CARAVAGGIO, GREGORIO DOVAL Editorial Ártica
Por ARIODANTE
CARAVAGGIO
GREGORIO DOVAL
Editorial Ártica, 2011
Caravaggio es la biografía del grandísimo artista que abrió las puertas de un nuevo estilo, el tenebrismo. Pero también es un libro que nos habla de la época en que vivió, los artistas contemporáneos, sus maestros, sus discípulos o más bien su seguidores en el arte, ya discípulos propiamente no tuvo. Nos cuenta de sus mecenas, los grandes cardenales y otros señores importantes eclesiásticos o no, como la Orden del Temple, que en un principio le acogió en Malta con gran boato.
Gregorio Doval (Madrid, 1957) periodista y escritor español, que también ha destacado como guionista y director para la televisión, es un autor todoterreno que lo mismo nos cuenta detalles muy interesantes de los indios y vaqueros americanos que del Renacimiento y Barroco italianos. El libro, publicado por Ártica, está planteado como otros del autor, de un modo divulgativo: didáctico, sencillo y ameno, editado como un libro de consulta, con cuadros informativos sobre la época, otros personajes importantes relacionados, con muchísimas ilustraciones de las pinturas de Caravaggio, una abundante bibliografía y un glosario de conceptos artísticos.

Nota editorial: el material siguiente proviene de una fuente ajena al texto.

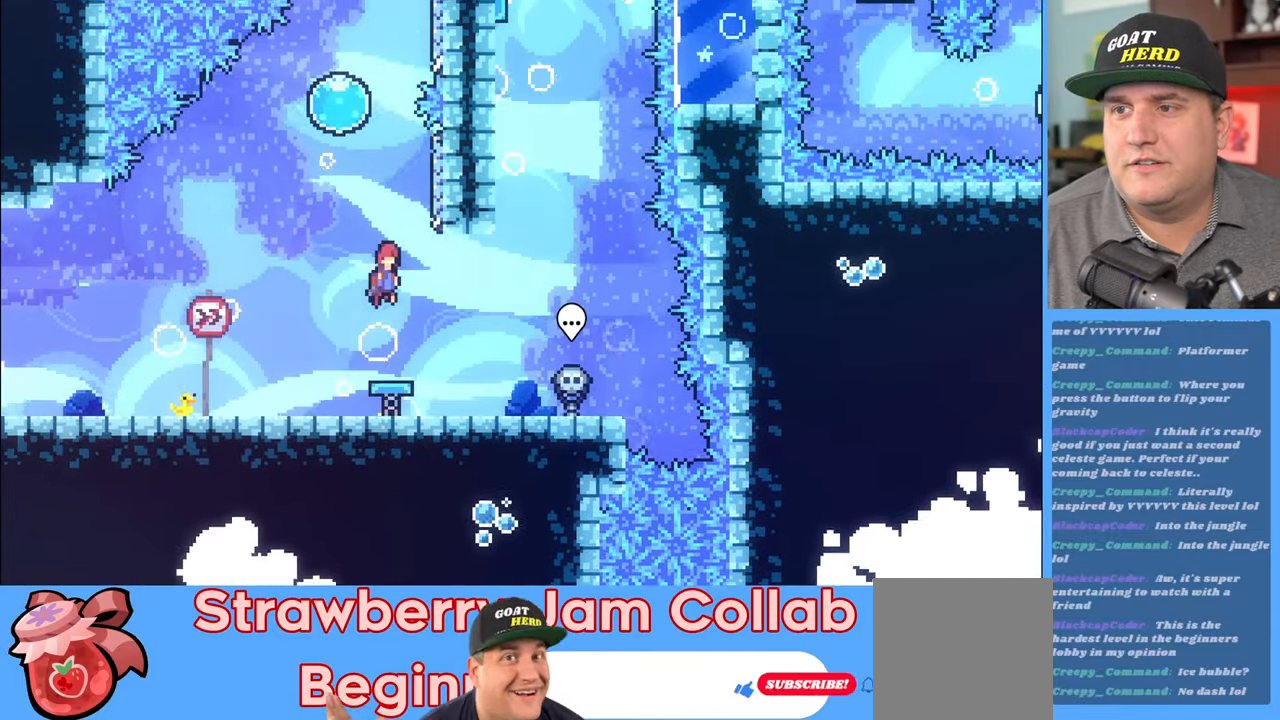
{"buttons": ["A", "R2"], "left_stick": "up-left", "right_stick": "center", "events": [[117, "left_stick", "up-right"], [417, "A", "down"], [467, "left_stick", "up-left"]]}
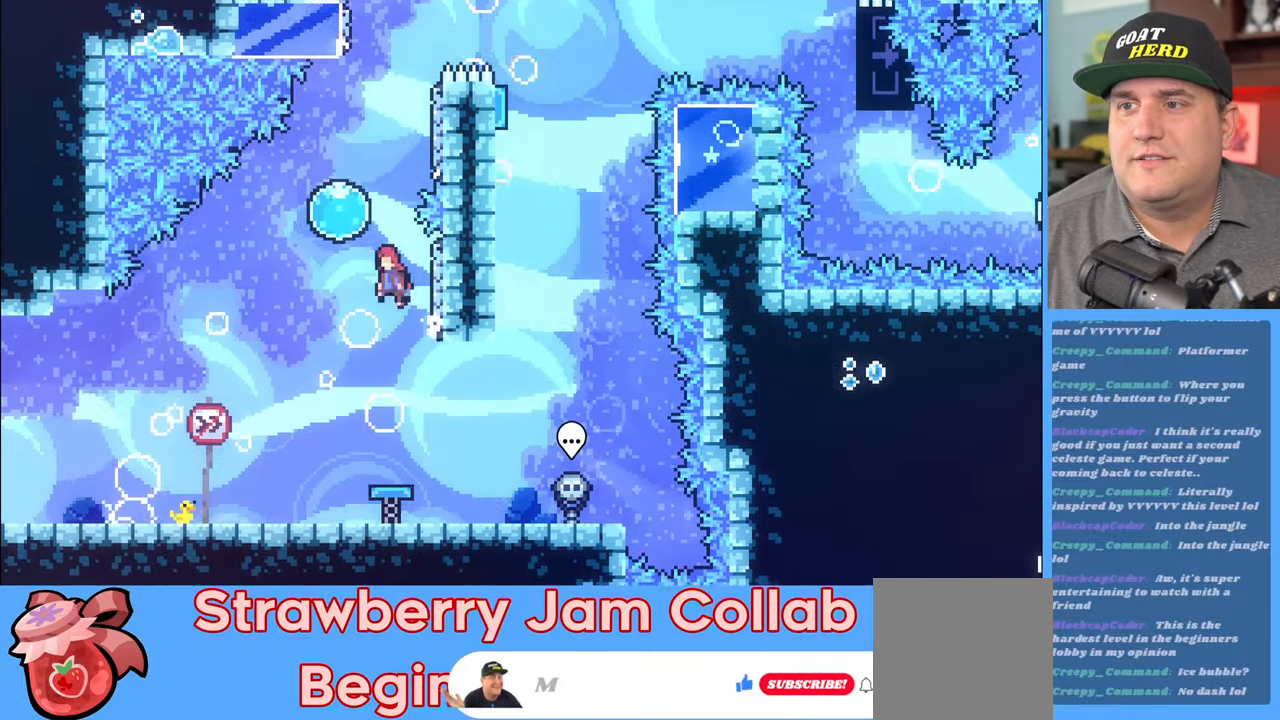
{"buttons": ["R2"], "left_stick": "up-right", "right_stick": "center", "events": [[267, "A", "up"], [283, "left_stick", "up-right"]]}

Personaje de biografía oscura y retorcida como sus pinturas, el artista milanés tuvo una vida penosa, llena de sinsabores y agobios. Su existencia estuvo siempre marcada por un carácter violento y apasionado, que le llevaba a cometer continuos agravios, pendencias y delitos. Cerca de Caravaggio, población cercana a Milán y de la cual le vendrá el seudónimo, nació Michelangelo Merisi en 1571, en un momento en el que la Contrarreforma está en plena efervescencia, y la sociedad italiana se encuentra en un momento de grave crisis económica, de frecuentes epidemias y gran descenso demográfico. Contemporáneo de Shakespeare y de Cervantes –de los que probablemente nunca tuvo noticia-, de Galileo, de Montaigne, Monteverdi y Giordano Bruno, al que quemaron en la hoguera por hereje, il Caravaggio vivió momentos históricos de transición.
Huérfano desde muy joven, se inició en el taller de Peterzano. En aquella época dominaba en arte la corriente llamada manierista, que Michelangelo rechazaba, pues consideró siempre que el verdadero modelo del arte había de ser la naturaleza, no el propio arte. De hecho sus primeros trabajos fueron naturalezas muertas, cestos de frutas, que aprendió a realizar con un realismo casi de trampantojo. Marchó de Milán en 1592 por diversas razones, pero sobre todo por unas complicaciones judiciales en las que se vio envuelto por su carácter violento y agresivo.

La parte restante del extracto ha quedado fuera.